Problem to solve:
Reproduce the text of each record below line for line, without changing anything, and leave the pictures out of your answer.
_____
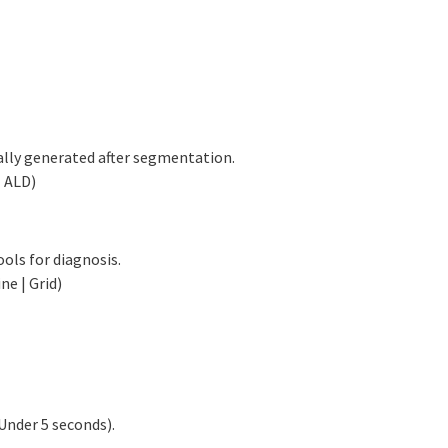
ally generated after segmentation.
| ALD)
ols for diagnosis.
e | Grid)
Under 5 seconds).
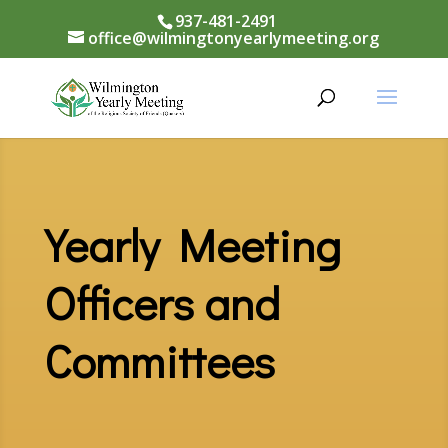
937-481-2491
office@wilmingtonyearlymeeting.org
Yearly Meeting
Officers and
Committees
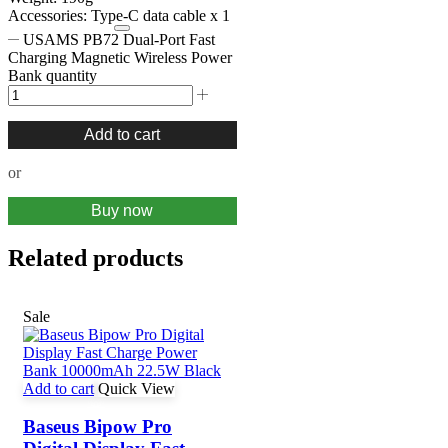
Accessories: Type-C data cable x 1
USAMS PB72 Dual-Port Fast
Charging Magnetic Wireless Power
Bank quantity
Add to cart
or
Buy now
Related products
Sale
Add to cart
Quick View
Baseus Bipow Pro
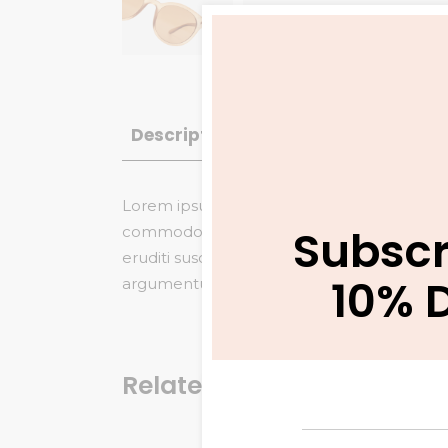
Description
Additional informatio
Lorem ipsum dolor sit amet, saepe vitae gu
Subscr
commodo referrentur, no veniam maiestatis
eruditi suscipit duo et. Nam eu dicta tamq
10% 
argumentum eloquentiam, saepe similique in
Related products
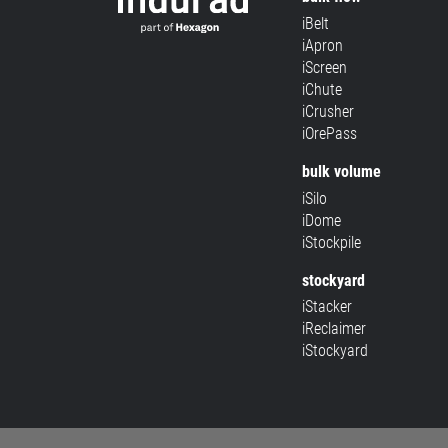
iBelt
iApron
iScreen
iChute
iCrusher
iOrePass
bulk volume
iSilo
iDome
iStockpile
stockyard
iStacker
iReclaimer
iStockyard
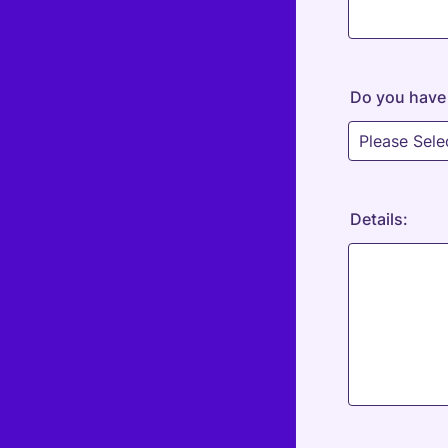
Do you have 
Details:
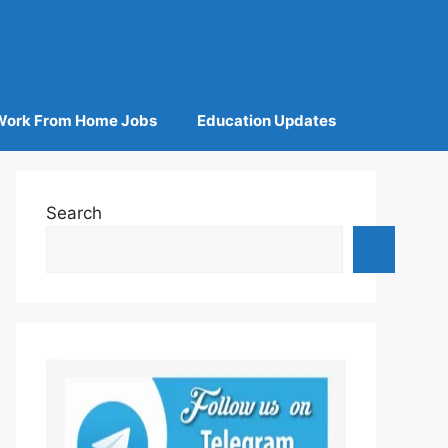
Work From Home Jobs
Education Updates
Search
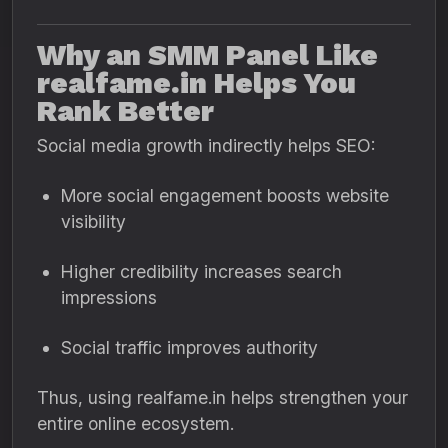
Why an SMM Panel Like
realfame.in Helps You
Rank Better
Social media growth indirectly helps SEO:
More social engagement boosts website
visibility
Higher credibility increases search
impressions
Social traffic improves authority
Thus, using realfame.in helps strengthen your
entire online ecosystem.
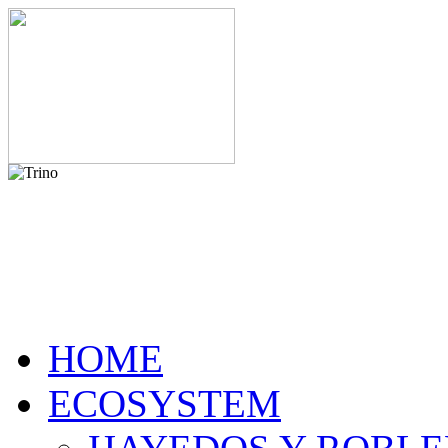
HOME
ECOSYSTEM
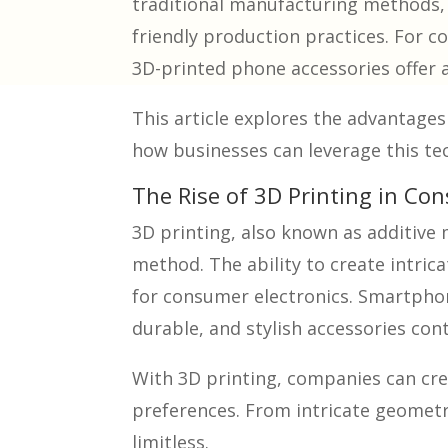
traditional manufacturing methods, 3
friendly production practices. For c
3D-printed phone accessories offer a
This article explores the advantage
how businesses can leverage this te
The Rise of 3D Printing in Co
3D printing, also known as additive
method. The ability to create intric
for consumer electronics. Smartphone
durable, and stylish accessories con
With 3D printing, companies can crea
preferences. From intricate geometri
limitless.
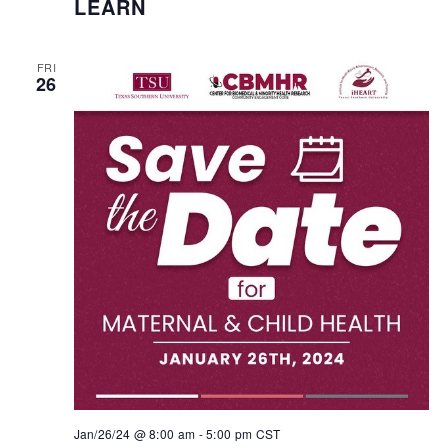
LEARN
FRI
26
Jan/26/24 @ 8:00 am
-
5:00 pm
CST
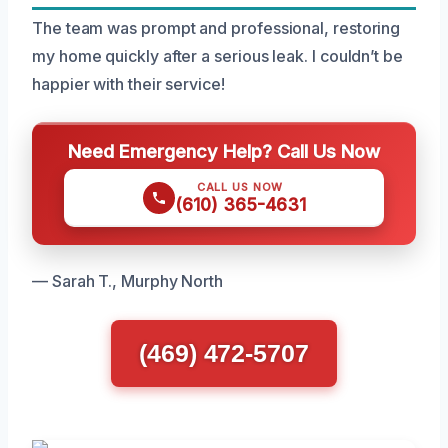
The team was prompt and professional, restoring
my home quickly after a serious leak. I couldn’t be
happier with their service!
Need Emergency Help? Call Us Now
CALL US NOW
(610) 365-4631
— Sarah T., Murphy North
(469) 472-5707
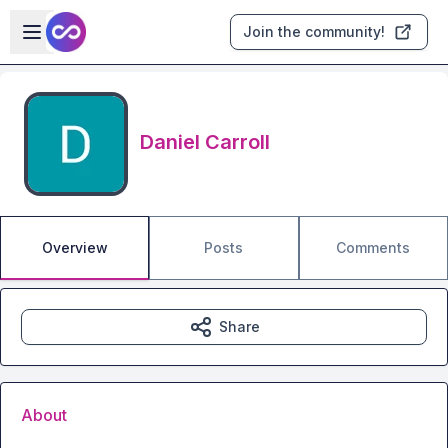
Skip to main content
Open sidebar
Join the community!
Daniel Carroll
Overview
Posts
Comments
Share
About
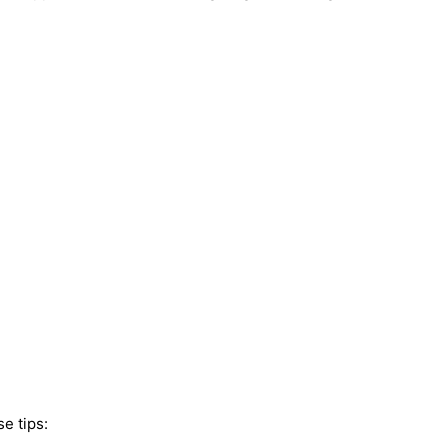
e tips:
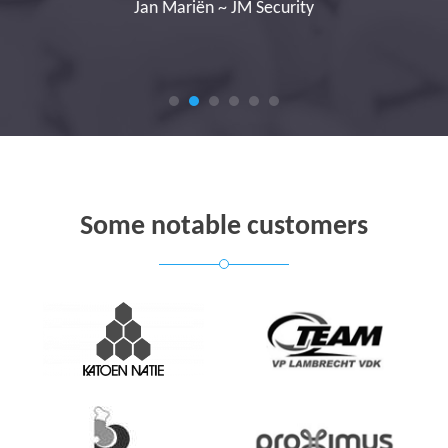
Jan Mariën ~ JM Security
Some notable customers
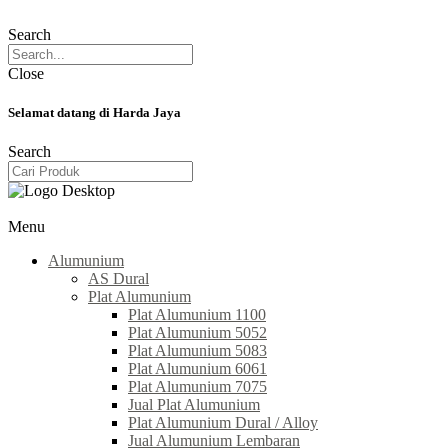
Search
Close
Selamat datang di Harda Jaya
Search
Menu
Alumunium
AS Dural
Plat Alumunium
Plat Alumunium 1100
Plat Alumunium 5052
Plat Alumunium 5083
Plat Alumunium 6061
Plat Alumunium 7075
Jual Plat Alumunium
Plat Alumunium Dural / Alloy
Jual Alumunium Lembaran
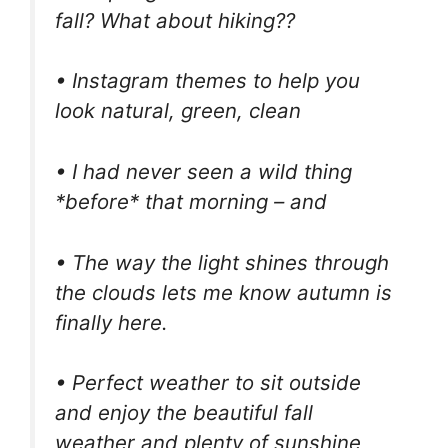
fall? What about hiking??
• Instagram themes to help you
look natural, green, clean
• I had never seen a wild thing
*before* that morning – and
• The way the light shines through
the clouds lets me know autumn is
finally here.
• Perfect weather to sit outside
and enjoy the beautiful fall
weather and plenty of sunshine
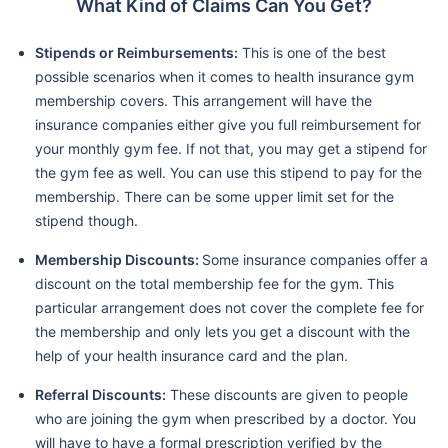
What Kind of Claims Can You Get?
Stipends or Reimbursements:
This is one of the best
possible scenarios when it comes to health insurance gym
membership covers. This arrangement will have the
insurance companies either give you full reimbursement for
your monthly gym fee. If not that, you may get a stipend for
the gym fee as well. You can use this stipend to pay for the
membership. There can be some upper limit set for the
stipend though.
Membership Discounts:
Some insurance companies offer a
discount on the total membership fee for the gym. This
particular arrangement does not cover the complete fee for
the membership and only lets you get a discount with the
help of your health insurance card and the plan.
Referral Discounts:
These discounts are given to people
who are joining the gym when prescribed by a doctor. You
will have to have a formal prescription verified by the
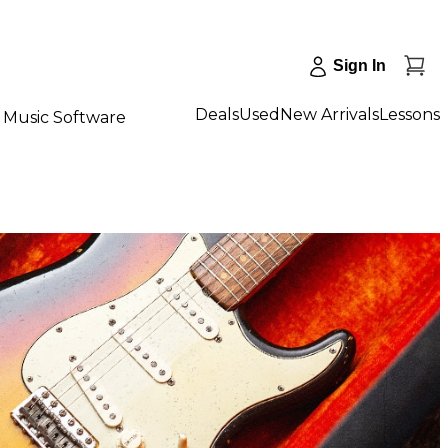
Sign In
Deals
Used
New Arrivals
Lessons
Music Software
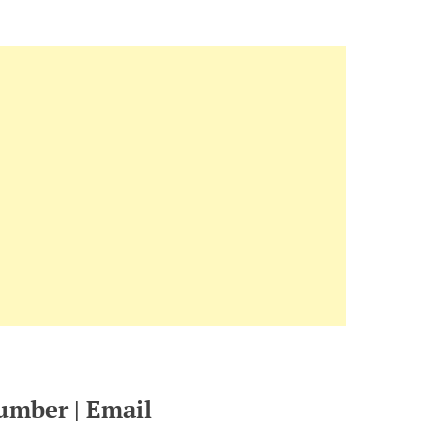
umber | Email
_____
Answer for this exercise:
ally generated after segmentation.
| ALD)
ols for diagnosis.
e | Grid)
Under 5 seconds).
937-481-2491
office@wilmingtonyearlymeeting.org
Yearly Meeting
Officers and
Committees
Accessories: Type-C data cable x 1
USAMS PB72 Dual-Port Fast
Charging Magnetic Wireless Power
Bank quantity
Add to cart
or
Buy now
Related products
Sale
Add to cart
Quick View
Baseus Bipow Pro
Description
Additional informatio
Lorem ipsum dolor sit amet, saepe vitae gu
Subscr
commodo referrentur, no veniam maiestatis
eruditi suscipit duo et. Nam eu dicta tamq
10% 
argumentum eloquentiam, saepe similique in
Related products
iBelt
iApron
iScreen
iChute
iCrusher
iOrePass
bulk volume
iSilo
iDome
iStockpile
stockyard
iStacker
iReclaimer
iStockyard
Do you have 
Details:
Work From Home Jobs
Education Updates
Search
Why an SMM Panel Like
realfame.in Helps You
Rank Better
Social media growth indirectly helps SEO:
More social engagement boosts website
visibility
Higher credibility increases search
impressions
Social traffic improves authority
Thus, using realfame.in helps strengthen your
entire online ecosystem.
HOME
ECOSYSTEM
traditional manufacturing methods, 3
friendly production practices. For c
3D-printed phone accessories offer a
This article explores the advantage
how businesses can leverage this te
The Rise of 3D Printing in Co
3D printing, also known as additive
method. The ability to create intric
for consumer electronics. Smartphone
durable, and stylish accessories con
With 3D printing, companies can crea
preferences. From intricate geometri
limitless.
LEARN
FRI
26
Jan/26/24 @ 8:00 am
-
5:00 pm
CST
The team was prompt and professional, restoring
my home quickly after a serious leak. I couldn’t be
happier with their service!
Need Emergency Help? Call Us Now
CALL US NOW
(610) 365-4631
— Sarah T., Murphy North
(469) 472-5707
Skip to main content
Open sidebar
Join the community!
Daniel Carroll
Overview
Posts
Comments
Share
About
e tips:
Jan Mariën ~ JM Security
Some notable customers
Search
Close
Selamat datang di Harda Jaya
Search
Menu
Alumunium
AS Dural
Plat Alumunium
Plat Alumunium 1100
Plat Alumunium 5052
Plat Alumunium 5083
Plat Alumunium 6061
Plat Alumunium 7075
Jual Plat Alumunium
Plat Alumunium Dural / Alloy
Jual Alumunium Lembaran
fall? What about hiking??
• Instagram themes to help you
look natural, green, clean
• I had never seen a wild thing
*before* that morning – and
• The way the light shines through
the clouds lets me know autumn is
finally here.
• Perfect weather to sit outside
and enjoy the beautiful fall
weather and plenty of sunshine
What Kind of Claims Can You Get?
Stipends or Reimbursements:
This is one of the best
possible scenarios when it comes to health insurance gym
membership covers. This arrangement will have the
insurance companies either give you full reimbursement for
your monthly gym fee. If not that, you may get a stipend for
the gym fee as well. You can use this stipend to pay for the
membership. There can be some upper limit set for the
stipend though.
Membership Discounts:
Some insurance companies offer a
discount on the total membership fee for the gym. This
particular arrangement does not cover the complete fee for
the membership and only lets you get a discount with the
help of your health insurance card and the plan.
Referral Discounts:
These discounts are given to people
who are joining the gym when prescribed by a doctor. You
will have to have a formal prescription verified by the
Sign In
Deals
Used
New Arrivals
Lessons
Music Software
umber | Email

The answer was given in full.